[Exercise directions]:
I'd like the entries reproduced exactly, with all pictures omitted.
*** Supplied information
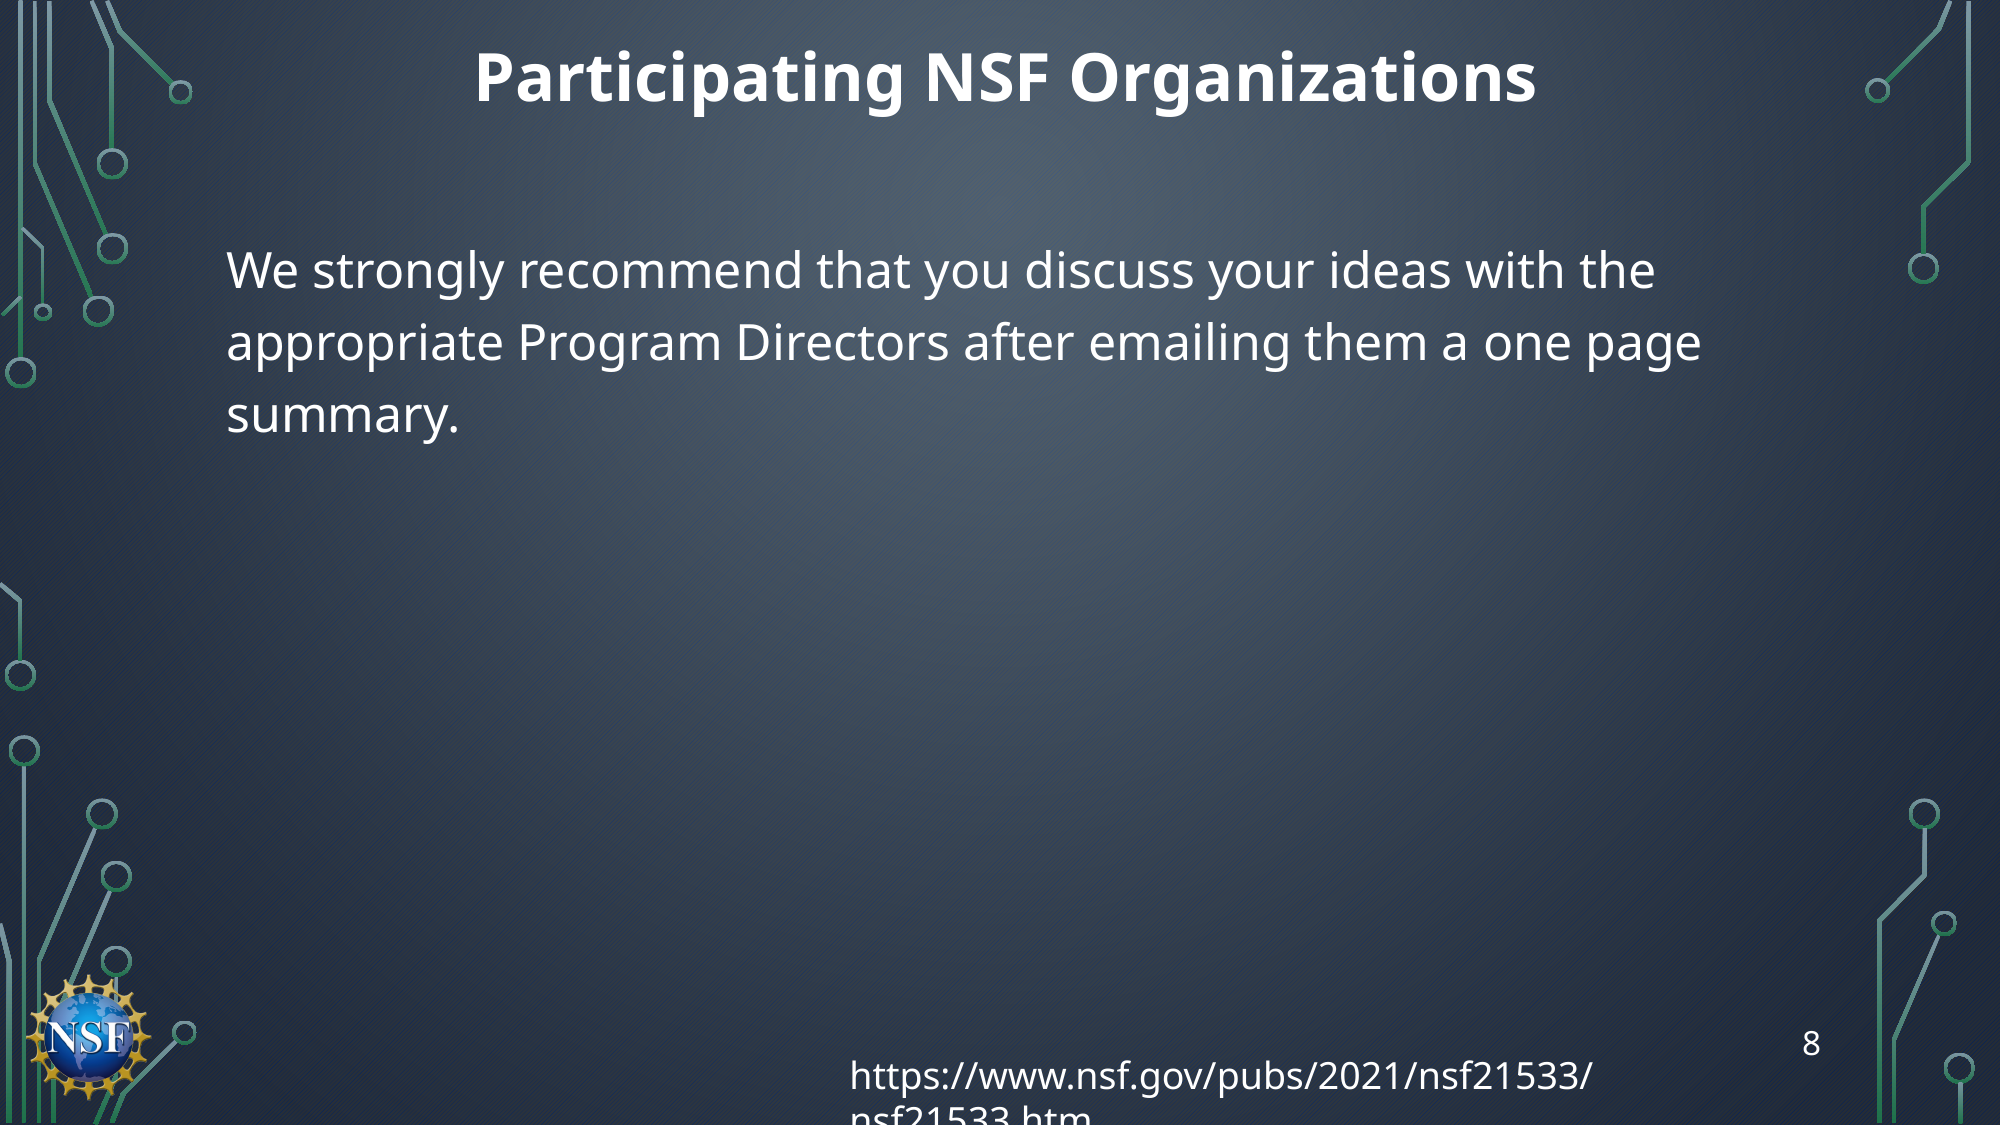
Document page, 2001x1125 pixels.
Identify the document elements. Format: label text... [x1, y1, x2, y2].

text_box https://www.nsf.gov/pubs/2021/nsf21533/nsf21533.htm [834, 1044, 1837, 1125]
slide_number 8 [1709, 1014, 1837, 1044]
title Participating NSF Organizations [262, 0, 1750, 150]
list We strongly recommend that you discuss your ideas with the appropriate Program Directors after emailing them a one page summary. [211, 219, 1837, 984]
picture [24, 972, 153, 1102]
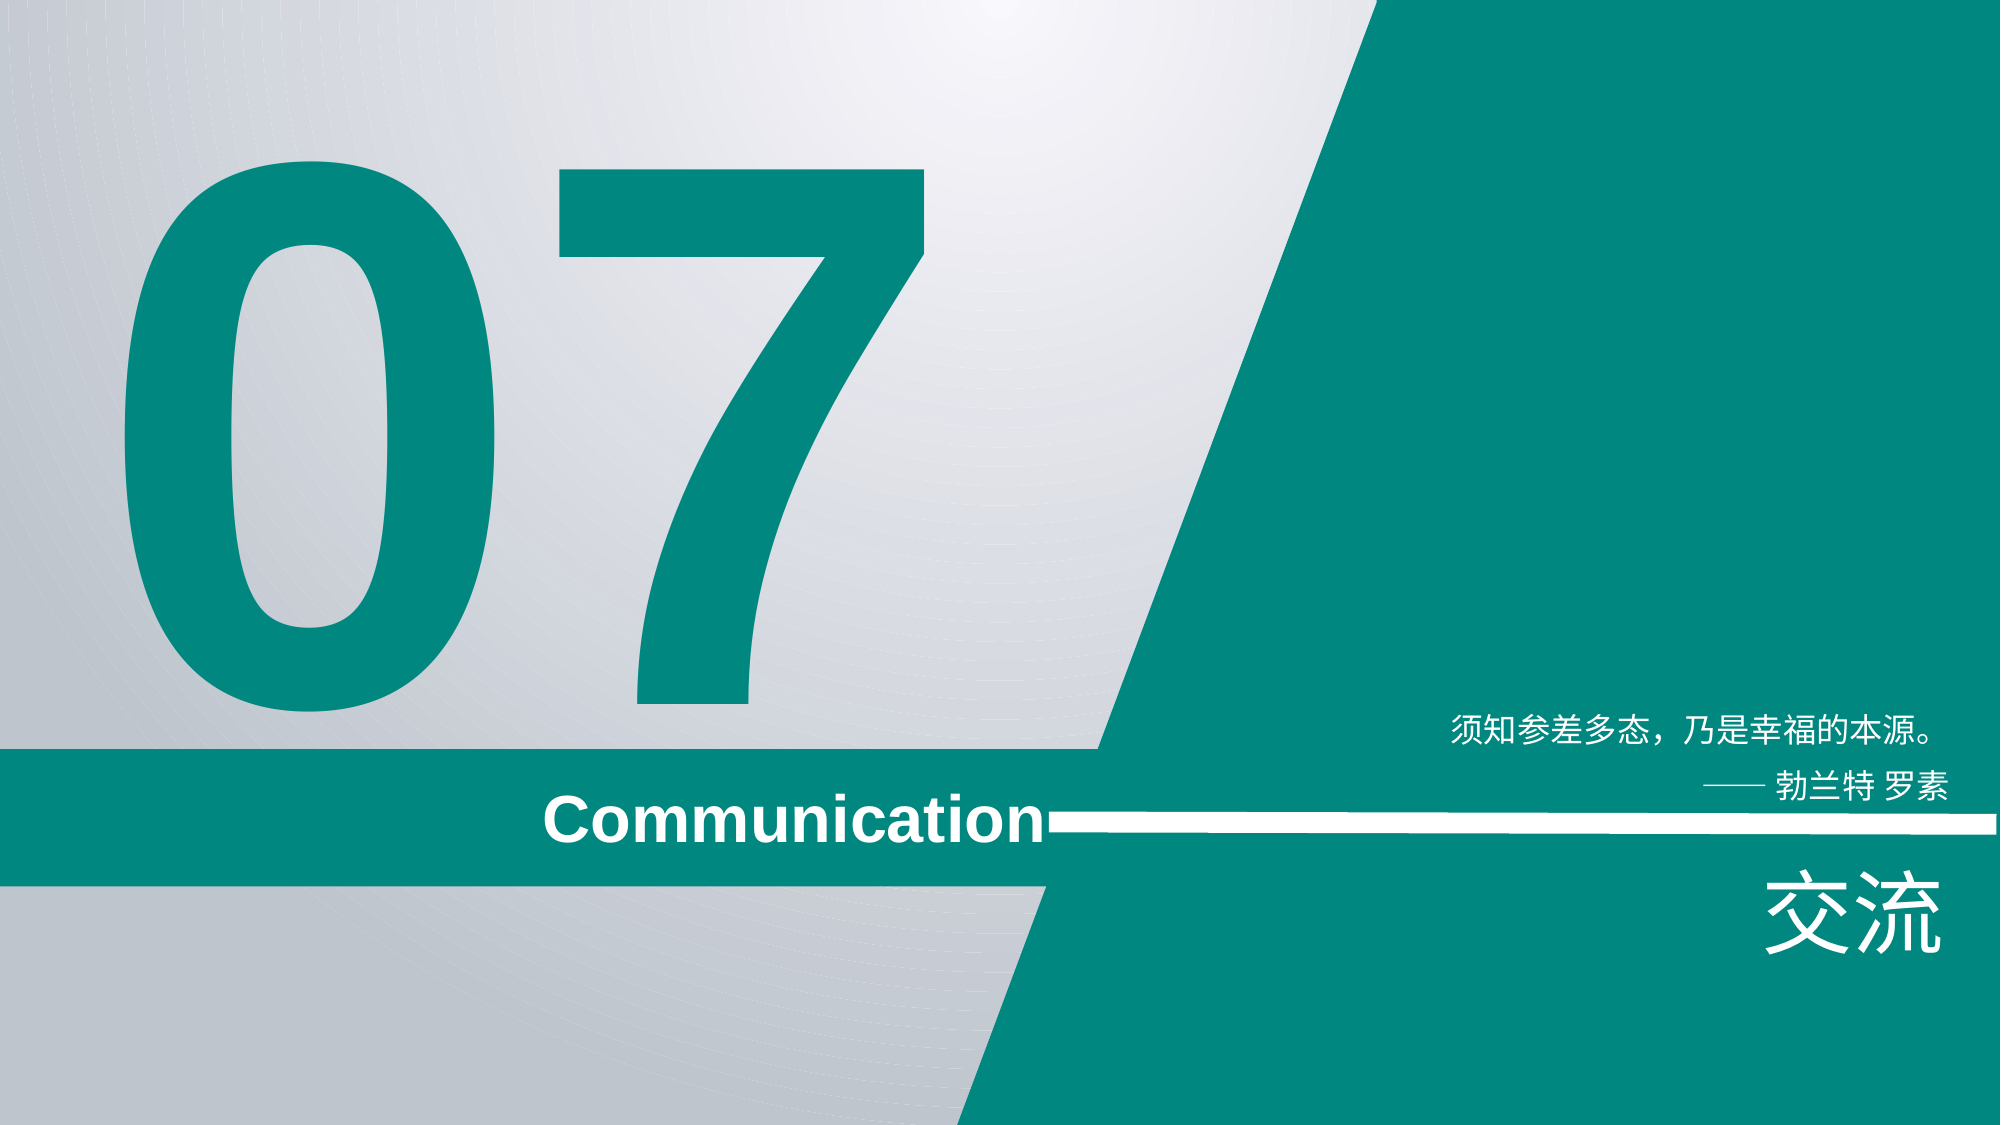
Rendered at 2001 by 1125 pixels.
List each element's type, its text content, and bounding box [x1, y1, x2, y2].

text_box 须知参差多态，乃是幸福的本源。 ——勃兰特 罗素 [1284, 686, 1965, 813]
text_box Communication [528, 768, 1062, 864]
text_box [0, 0, 2000, 1125]
text_box 交流 [1746, 848, 2000, 974]
text_box 07 [79, 0, 974, 748]
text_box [1048, 821, 1997, 825]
******
[Reply]:
Document page, 2001x1125 pixels.
Identify the document elements. Format: label text... [x1, y1, x2, y2].

text_box https://www.nsf.gov/pubs/2021/nsf21533/nsf21533.htm [834, 1044, 1837, 1125]
slide_number 8 [1709, 1014, 1837, 1044]
title Participating NSF Organizations [262, 0, 1750, 150]
list We strongly recommend that you discuss your ideas with the appropriate Program Directors after emailing them a one page summary. [211, 219, 1837, 984]
picture [24, 972, 153, 1102]
Rendered at 2001 by 1125 pixels.
List each element's type, its text content, and bounding box [x1, y1, x2, y2].

text_box 须知参差多态，乃是幸福的本源。 ——勃兰特 罗素 [1284, 686, 1965, 813]
text_box Communication [528, 768, 1062, 864]
text_box [0, 0, 2000, 1125]
text_box 交流 [1746, 848, 2000, 974]
text_box 07 [79, 0, 974, 748]
text_box [1048, 821, 1997, 825]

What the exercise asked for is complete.